Decepcionado por el desdén hacia el árbol testigo de vida, me sumerjo bajo su copa en las páginas internáuticas de «La Vanguardia», donde me espera otra decepción, nada menos que la noticia del declive de la tramontana: según un estudio científico, sus resoplidos han menguado en los últimos lustros y no hay visos de recuperación, y me pregunto qué va a ser de nosotros sin nuestro viento fetiche si se confirman los augurios. ¿Volverá la lujuriosa erección de nuestros árboles, secularmente tumbados al sur, si la tramontana se nos va?
Mientras tanto, Rubiales. El último jefe del fútbol español sigue copando portadas y programas de televisión. Nunca un beso (un pico le llaman ahora) resultó tan tóxico. Y lo es, por cuanto tiene de falta de respeto a la mujer, de abuso de autoridad, de ese machismo que no cesa, de la chabacanería del «marcar paquete», pero resulta cargante el tufillo inquisitorial, el sobreactuado rasgamiento de vestiduras de gentes (las del fútbol) que suelen tener la sensibilidad de un mejillón para estos asuntos (de hecho, pocas horas antes del desgarro vestimentario muchos asambleístas, seleccionadores incluidos, aplaudían con las orejas al líder en caída libre). Seguimos siendo un pueblo amante del melodrama destripador. En fin, por si las moscas, este comentario se autodestruirá en cinco segundos…
Le comento al hierático árbol que llevo tres semanas sin acudir a mi cita con el mar. Factores disuasorios: la falta de aparcamientos, el calor tórrido, las medusas, los rallys de coches de alta gama en la carretera, ese creciente número de accidentes que vuelve a poner de actualidad el insepulto asunto de la carretera… Una suma de circunstancias que me mantiene alejado de mis lugares habituales de exhibición de crowl, pero no de los fosquets del puerto, con el yating en su apogeo, en el que los indígenas contemplamos con resignación desigualitaria el constante trajín de afortunados pasajeros que desembarcan, glamurosos, para ir a llenar las terrazas de los restaurantes y bares de copas.

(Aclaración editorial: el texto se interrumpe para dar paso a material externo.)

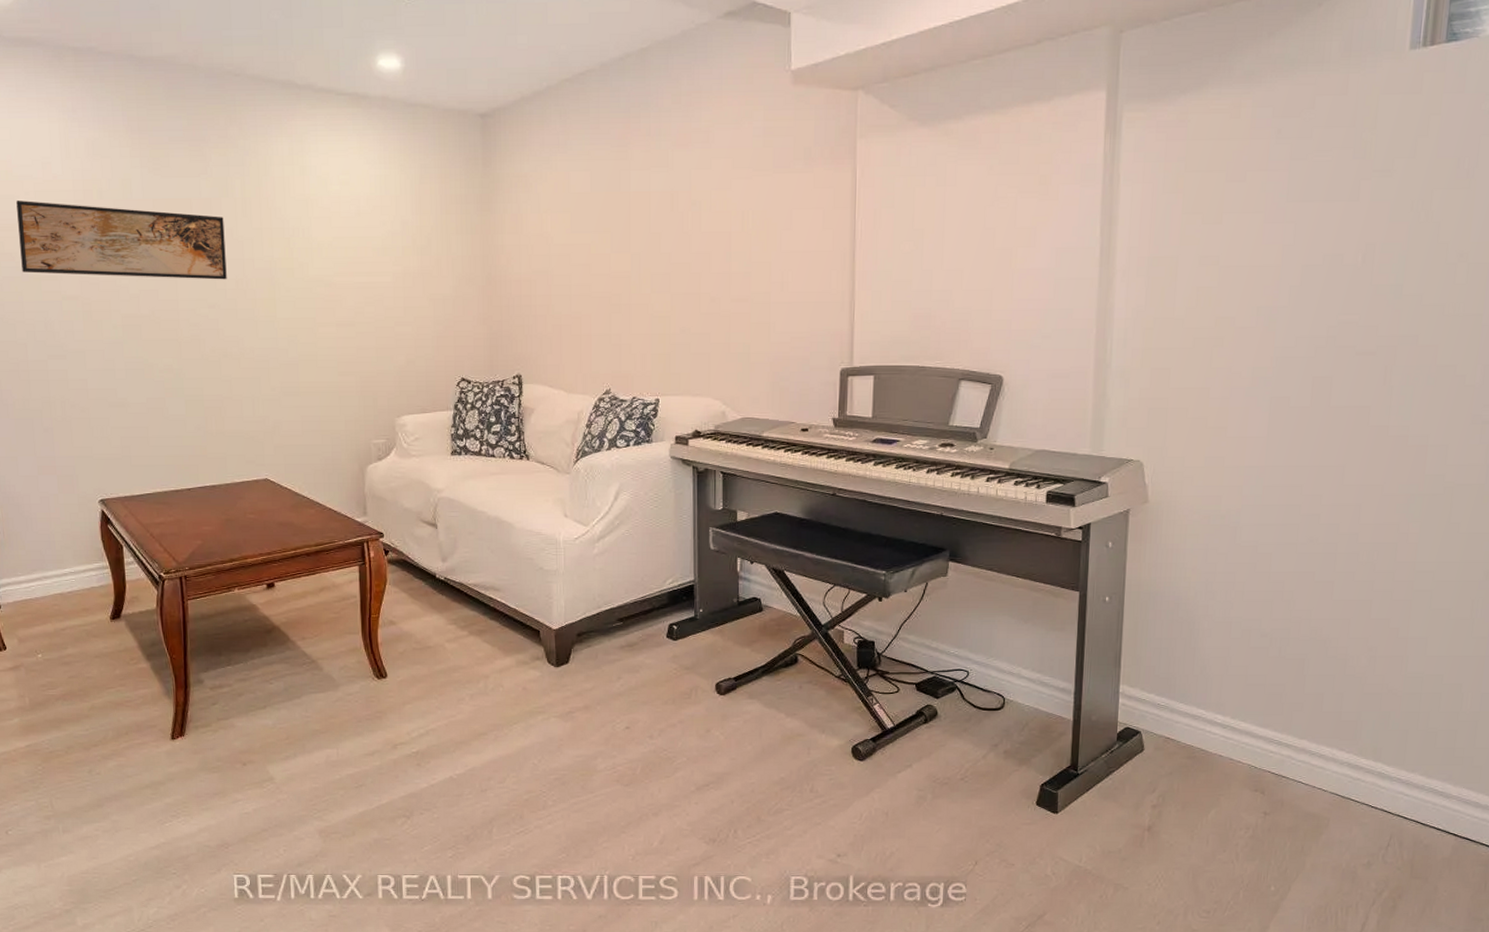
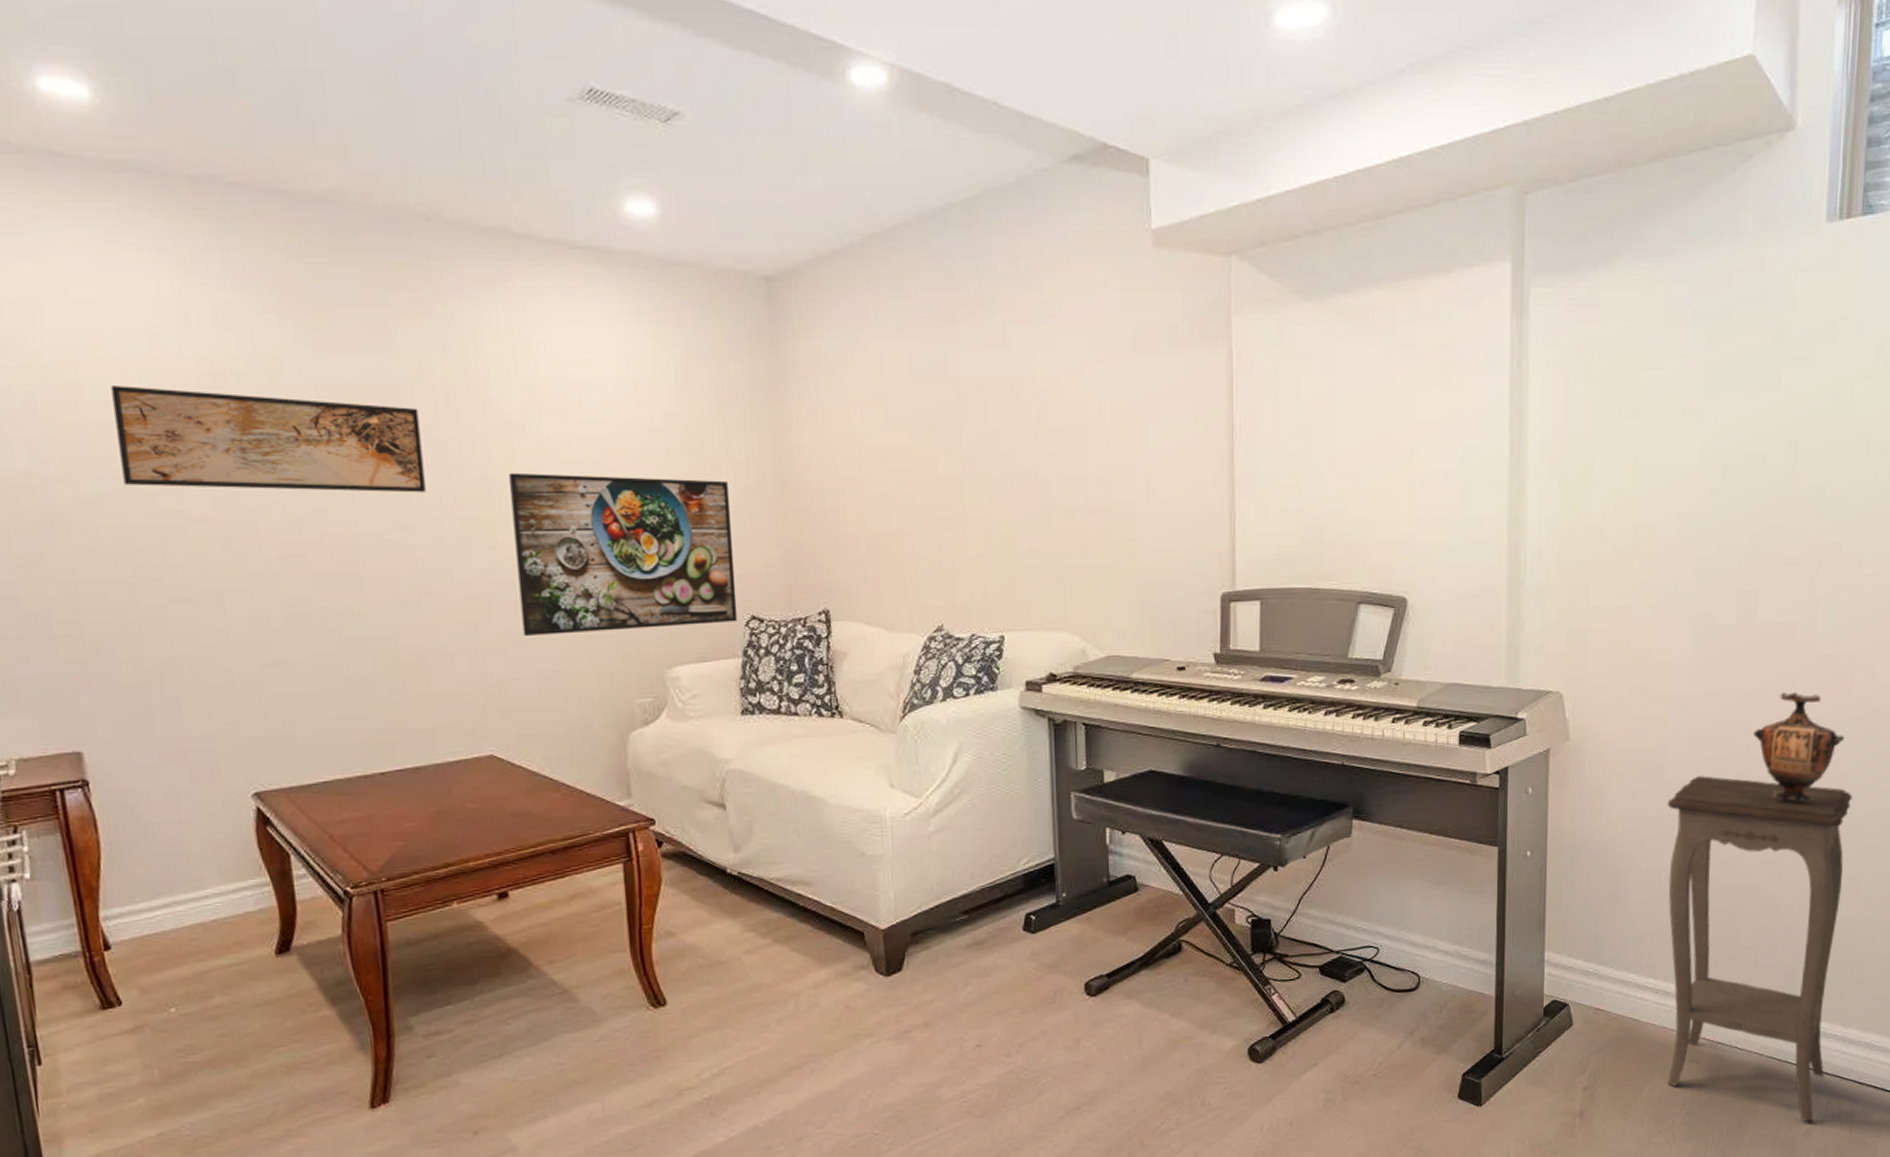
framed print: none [286,265,451,389] -> present [509,472,738,636]
accent table: none [1233,539,1422,855] -> present [1667,776,1852,1122]
vase: none [1325,462,1416,566] -> present [1754,685,1845,802]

Se nota ya cierto declive en las mesas para alivio de las langostas supervivientes de la masacre estival. Y queda tiempo para la melancolía de lo que un día fue el puerto, una delicia de vida sencilla y marinera y lo que es ahora, una mina para los concesionarios de amarres y los restauradores, que siguen sin ponerse de acuerdo en el controvertido asunto de la peatonalización del puerto. Unos la denuestan y otros la bendicen mientras forcejean para recolocar las jardineras que los avispados conductores de coches de alta gama retiran para poder aparcar a las puertas del restaurante.
Pero el tiempo avanza, implacable, y ha pasado ya la borrasca anunciadora de los idus otoñales con sus ecos electorales como música de fondo. ¡Mi reino por una legislatura tranquila y sabiamente reformista! ¿Veremos algún día semejante prodigio?